The largest known recent report came from the Dutch certificate authority DigiNotar. With the widely trusted DigiNotar certificates in hand, the attackers then started setting up man-in-the-middle attacks on gmail.com users. By generating gmail.com certificates on the fly using a different, but valid, certificate chain, user data was compromised without warning to the user. More disturbing was the fact that Google was unable to revoke the the phony certificate - in the end they updated Chromium (and Chrome) to blacklist the fraudulent certificates. This still failed to fix the problem for non-Chromium users and was only possible because they have a browser.
Having SSL is simply not enough anymore.
The good news is that a lot of effort is going into researching how to prevent these type of attacks in the future and the solution is inspired by the BitCoin block chain. In the August 2014 issue of Communications of the ACM, an article entitled, "Certificate Transparency" outlined how researchers at Google were augmenting the SSL validation process so the end site being fetched has a role in validating whether or not to trust the certificate chain that the browser fetched. Using such a technique would prevent such man-in-the-middle attacks used for nefarious purposes or simply to inject ads by an unethical vendor.
Better still, the certificate transparency process has been presented to the internet engineering committee (IETF) and hopefully will become a standard protocol for everyone on the Internet.
How Can I Help?
We can all do one very important thing to help - stop buying Lenovo products. I mentioned that security on the Internet is currently about trust and Lenovo has shown they can't be trusted. We should assume that until Lenovo can restore trust that all information passing through the web browser is also being sent to Lenovo without your consent. For people in the corporate world, this might be a good time to check out a Macbook.

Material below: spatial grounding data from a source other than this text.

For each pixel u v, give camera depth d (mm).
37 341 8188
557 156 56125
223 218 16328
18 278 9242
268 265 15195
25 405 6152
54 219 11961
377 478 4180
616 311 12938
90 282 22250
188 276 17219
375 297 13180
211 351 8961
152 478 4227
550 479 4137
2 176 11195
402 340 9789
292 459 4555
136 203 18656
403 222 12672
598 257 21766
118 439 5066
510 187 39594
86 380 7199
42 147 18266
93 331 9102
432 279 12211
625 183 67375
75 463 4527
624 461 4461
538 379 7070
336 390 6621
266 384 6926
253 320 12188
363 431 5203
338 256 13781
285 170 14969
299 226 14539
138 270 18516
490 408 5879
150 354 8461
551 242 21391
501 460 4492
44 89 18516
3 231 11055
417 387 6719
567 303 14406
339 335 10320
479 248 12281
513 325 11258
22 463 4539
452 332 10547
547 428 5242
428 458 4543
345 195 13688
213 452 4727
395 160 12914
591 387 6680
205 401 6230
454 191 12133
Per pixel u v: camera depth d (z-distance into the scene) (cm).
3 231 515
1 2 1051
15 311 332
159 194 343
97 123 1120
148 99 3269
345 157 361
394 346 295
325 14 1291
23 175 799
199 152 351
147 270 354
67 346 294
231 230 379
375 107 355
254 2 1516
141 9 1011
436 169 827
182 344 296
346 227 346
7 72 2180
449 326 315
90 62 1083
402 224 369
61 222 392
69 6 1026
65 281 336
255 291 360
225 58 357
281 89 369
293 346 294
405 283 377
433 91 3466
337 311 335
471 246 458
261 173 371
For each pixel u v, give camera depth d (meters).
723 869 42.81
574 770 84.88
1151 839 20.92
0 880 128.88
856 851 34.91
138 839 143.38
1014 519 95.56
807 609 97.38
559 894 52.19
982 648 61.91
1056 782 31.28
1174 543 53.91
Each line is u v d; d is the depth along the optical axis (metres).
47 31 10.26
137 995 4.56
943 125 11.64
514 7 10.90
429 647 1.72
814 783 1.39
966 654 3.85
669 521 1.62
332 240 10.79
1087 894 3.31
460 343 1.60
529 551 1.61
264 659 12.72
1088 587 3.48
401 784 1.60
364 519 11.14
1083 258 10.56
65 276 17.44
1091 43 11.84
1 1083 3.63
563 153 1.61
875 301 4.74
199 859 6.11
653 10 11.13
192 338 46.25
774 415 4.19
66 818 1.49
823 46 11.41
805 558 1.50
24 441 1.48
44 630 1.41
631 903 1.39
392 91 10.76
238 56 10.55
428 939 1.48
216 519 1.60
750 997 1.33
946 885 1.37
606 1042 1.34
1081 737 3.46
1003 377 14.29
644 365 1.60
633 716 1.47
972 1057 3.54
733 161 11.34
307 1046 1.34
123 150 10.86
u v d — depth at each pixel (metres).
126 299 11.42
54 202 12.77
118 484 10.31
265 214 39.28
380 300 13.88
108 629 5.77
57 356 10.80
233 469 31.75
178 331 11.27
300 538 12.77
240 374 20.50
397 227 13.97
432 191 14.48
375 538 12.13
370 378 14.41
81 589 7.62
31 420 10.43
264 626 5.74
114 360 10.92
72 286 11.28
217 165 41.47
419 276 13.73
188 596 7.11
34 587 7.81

IT professionals should still continue to use SSL certificates from reputable certificate authorities. While the protection it offers has problems, we still need to make an attempt to keep user data safe. Beyond that, read up on the certificate transparency process and prepare to upgrade your servers when the protocol has been tested and ready for production. If you're responsible for end user machines, make sure the browser and OS patches are applied quickly.